» **Extrait du texte**:

=-=-=-=-=

En pensant adolescence, on pense troubles alimentaires. Quels sont ceux que vous rencontrez le plus dans votre cabinet ?

Pendant l’adolescence, les besoins nutritionnels des garçons, comme des filles, augmentent. C’est absolument normal. Mais comme nous vivons dans une société du tout contrôle, les ados grandissent avec l’idée que manger (selon leur faim) est mauvais. De ce fait, ils changent leurs habitudes alimentaires et développent pour la plupart des troubles orthorexiques. Cela signifie concrètement : contrôler fortement son alimentation. Cela commence même chez les pré-adolescents, chez les enfants d’une dizaine d’années. Pire encore, on voit des parents qui mettent des nourrissons, ou des jeunes enfants de 2 ans au régime de peur qu’ils deviennent obèses. La contagion va loin, et commence avant l’adolescence…

Pensez-vous, à part dans les cas d’anorexie mentale, que les parents sont responsables des comportements orthorexiques de leurs ados ?

=-=-=-=-=

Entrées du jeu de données
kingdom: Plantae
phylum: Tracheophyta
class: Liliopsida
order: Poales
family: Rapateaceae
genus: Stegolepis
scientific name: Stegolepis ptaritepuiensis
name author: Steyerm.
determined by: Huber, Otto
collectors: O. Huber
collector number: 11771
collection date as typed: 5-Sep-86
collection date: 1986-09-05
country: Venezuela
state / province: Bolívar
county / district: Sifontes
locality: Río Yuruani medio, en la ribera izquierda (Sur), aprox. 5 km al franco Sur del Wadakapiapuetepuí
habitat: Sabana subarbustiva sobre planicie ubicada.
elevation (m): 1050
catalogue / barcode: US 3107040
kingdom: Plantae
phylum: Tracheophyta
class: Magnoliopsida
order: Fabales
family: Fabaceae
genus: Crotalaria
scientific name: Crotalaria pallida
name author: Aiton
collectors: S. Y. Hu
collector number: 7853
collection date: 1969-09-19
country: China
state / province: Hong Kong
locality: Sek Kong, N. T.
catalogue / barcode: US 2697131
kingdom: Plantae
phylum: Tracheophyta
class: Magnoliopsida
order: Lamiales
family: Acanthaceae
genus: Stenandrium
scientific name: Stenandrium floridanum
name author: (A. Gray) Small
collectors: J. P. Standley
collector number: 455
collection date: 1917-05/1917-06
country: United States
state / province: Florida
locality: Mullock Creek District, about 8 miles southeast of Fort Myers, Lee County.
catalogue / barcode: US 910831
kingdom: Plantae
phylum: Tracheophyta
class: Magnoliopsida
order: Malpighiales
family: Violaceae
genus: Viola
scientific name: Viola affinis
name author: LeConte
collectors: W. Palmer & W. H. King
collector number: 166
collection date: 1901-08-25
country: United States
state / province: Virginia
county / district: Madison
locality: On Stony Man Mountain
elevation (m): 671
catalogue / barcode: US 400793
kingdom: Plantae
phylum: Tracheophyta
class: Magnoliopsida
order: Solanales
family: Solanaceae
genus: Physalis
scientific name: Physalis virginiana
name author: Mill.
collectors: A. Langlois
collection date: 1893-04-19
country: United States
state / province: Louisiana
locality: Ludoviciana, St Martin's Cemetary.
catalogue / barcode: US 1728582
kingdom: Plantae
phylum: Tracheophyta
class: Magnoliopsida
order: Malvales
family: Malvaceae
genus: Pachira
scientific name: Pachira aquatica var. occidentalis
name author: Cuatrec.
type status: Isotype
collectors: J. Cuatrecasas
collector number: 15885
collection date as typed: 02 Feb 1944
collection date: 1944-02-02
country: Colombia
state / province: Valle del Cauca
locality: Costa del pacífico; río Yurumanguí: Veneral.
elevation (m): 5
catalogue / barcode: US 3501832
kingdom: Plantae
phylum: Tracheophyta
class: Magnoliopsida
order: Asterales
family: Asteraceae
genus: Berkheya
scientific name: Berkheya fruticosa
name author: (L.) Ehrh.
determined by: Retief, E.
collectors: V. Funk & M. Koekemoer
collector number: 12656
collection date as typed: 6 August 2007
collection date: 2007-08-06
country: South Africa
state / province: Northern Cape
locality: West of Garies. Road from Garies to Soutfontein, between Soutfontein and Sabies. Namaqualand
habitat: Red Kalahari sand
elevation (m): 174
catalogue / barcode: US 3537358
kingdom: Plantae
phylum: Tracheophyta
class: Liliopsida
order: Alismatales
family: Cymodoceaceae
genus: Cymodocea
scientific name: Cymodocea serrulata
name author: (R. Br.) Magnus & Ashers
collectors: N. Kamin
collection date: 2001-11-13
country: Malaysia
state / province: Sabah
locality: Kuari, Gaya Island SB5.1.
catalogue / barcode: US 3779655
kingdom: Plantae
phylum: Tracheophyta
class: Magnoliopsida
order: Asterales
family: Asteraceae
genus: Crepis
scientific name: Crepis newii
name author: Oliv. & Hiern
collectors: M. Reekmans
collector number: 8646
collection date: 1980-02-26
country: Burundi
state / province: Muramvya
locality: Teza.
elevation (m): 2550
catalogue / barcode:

=-=-=-=-=

» **Activités**:
(a) Recopiez le passage de l'extrait sur l'alimentation des adolescents qui commence par les mots « Pendant l’adolescence, les » et s'achève sur « leurs ados ? ».
(b) D'après l'extrait sur l'alimentation des adolescents, que signifient concrètement les troubles orthorexiques ?
Le matériel présenté ci-dessus est sans rapport avec l'extrait.

» **Corrigés**:
(a)
Pendant l’adolescence, les besoins nutritionnels des garçons, comme des filles, augmentent. C’est absolument normal. Mais comme nous vivons dans une société du tout contrôle, les ados grandissent avec l’idée que manger (selon leur faim) est mauvais. De ce fait, ils changent leurs habitudes alimentaires et développent pour la plupart des troubles orthorexiques. Cela signifie concrètement : contrôler fortement son alimentation. Cela commence même chez les pré-adolescents, chez les enfants d’une dizaine d’années. Pire encore, on voit des parents qui mettent des nourrissons, ou des jeunes enfants de 2 ans au régime de peur qu’ils deviennent obèses. La contagion va loin, et commence avant l’adolescence…

Pensez-vous, à part dans les cas d’anorexie mentale, que les parents sont responsables des comportements orthorexiques de leurs ados ?

(b) Ils signifient contrôler fortement son alimentation.